Other health professionals, working in GP surgeries, hospitals, or many care homes, reluctantly accept that they work in a system where the food fed to their patients is so scant and nutritionally impoverished, it’s likely to make them worse, not better. They don’t see that lamentable state of affairs changing anytime soon.

But while it would be irresponsible and wrong to infer that a diet of certain foods can cure or prevent serious maladies, it’s equally stupid to assert that if we maximise foods in our diet that are nutrient-dense, those that are especially rich in macro and micro-nutrients, this will have no beneficial effect on our health.

I don’t know about you, but with coronavirus around, I’m looking closely at what I’m eating, and trying to boost my immunity by packing in as many of the foods that genuinely do merit the abused superfood tag.

We’ll be doing a disservice to our health if, in need of easy comfort, we rely on ultra-processed junk food and sugar to get us through this crisis. So don’t tell me to eat custard creams and cross my fingers. Here are the foods I’m concentrating on. They’re not expensive, and reasonably available.


Eggs provide us with high quality protein and healthy fat to satisfy our appetite and keep us going from from one meal to another. Nature’s multivitamin, they are an outstanding source of vitamins A, D, E, various B vitamins, key minerals, and more obscure, yet vital micronutrients – choline, lecithin, lutein and zeaxanthin – that help us fight infection.
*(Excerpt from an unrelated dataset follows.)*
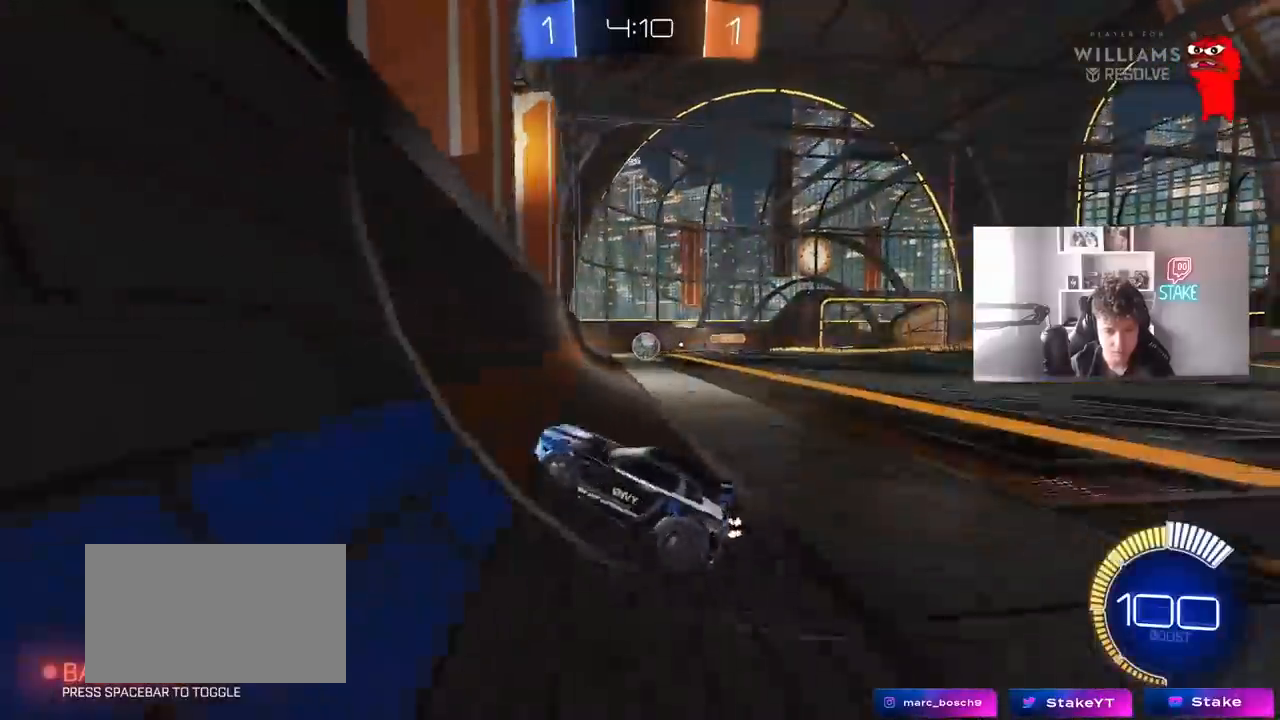
{"keys": ["w"], "mouse": [], "mouse_move": "still", "events": [[200, "s", "up"], [283, "d", "up"], [333, "d", "down"], [383, "w", "down"], [433, "d", "up"]]}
Herring, sardines, mackerel, tuna, salmon and other oily fish

The long chain fatty acids EPA and DHA in these fish have multiple health benefits, including reducing blood pressure, stroke, and heart disease. They’re a top source of vitamin D, which people in sun-scant countries like ours often lack. Latest research from medics at Trinity College Dublin suggests that vitamin D supplementation in the adult population, and particularly in frontline healthcare workers, may further help to limit infection and flatten the Covid-19 curve.

Red meat and liver

A top source of high quality protein – it contains all the nine essential amino acids necessary for human health. It’s also a treasure chest of B vitamins, most notably B12, and vitamin D, which we now realise plays a more important role in fighting disease than was once understood.

Broccoli, kale, cabbage, cauliflower, radishes, romanesco, kohlrabi and other brassicas

These affordable home-grown vegetables are loaded with immune system-boosting vitamin C, antioxidant, anti-inflammatory, and detoxifying micronutrients, and glucosinolate compounds, which have a strong anti-cancer action.


There’s a stack of good nutrition packed in this watery plant, including lots of vitamin C, flavonoid antioxidants (carotene, lutein, zeaxanthin), which help protect cells against damage from free radicals, and zinc that supports the immune system.

Sprouted legumes

Sprouting makes the nutrients in legumes, such as mung beans, and marrowfat peas, more absorbable as it lowers the levels of “anti-nutrients” that would otherwise interfere with digestion. Sprouts contain worthwhile levels of vitamin C and minerals, such a zinc. If you live in a food desert, or you are struggling to find fresh greens, sprouted seeds are one solution.

Yogurt, kefir, kimchi, sauerkraut, kombucha, miso, cheese, and other fermented foods

Lactic bacteria in fermented foods have a beneficial probiotic effect in our gastrointestinal tract, where they strengthen our gut microbiome, the population of bacteria that live there.

Research is ongoing, but it’s thought that the greater the number of such bacteria in our microbiome, and the more diverse their make-up, the higher our disease resistance.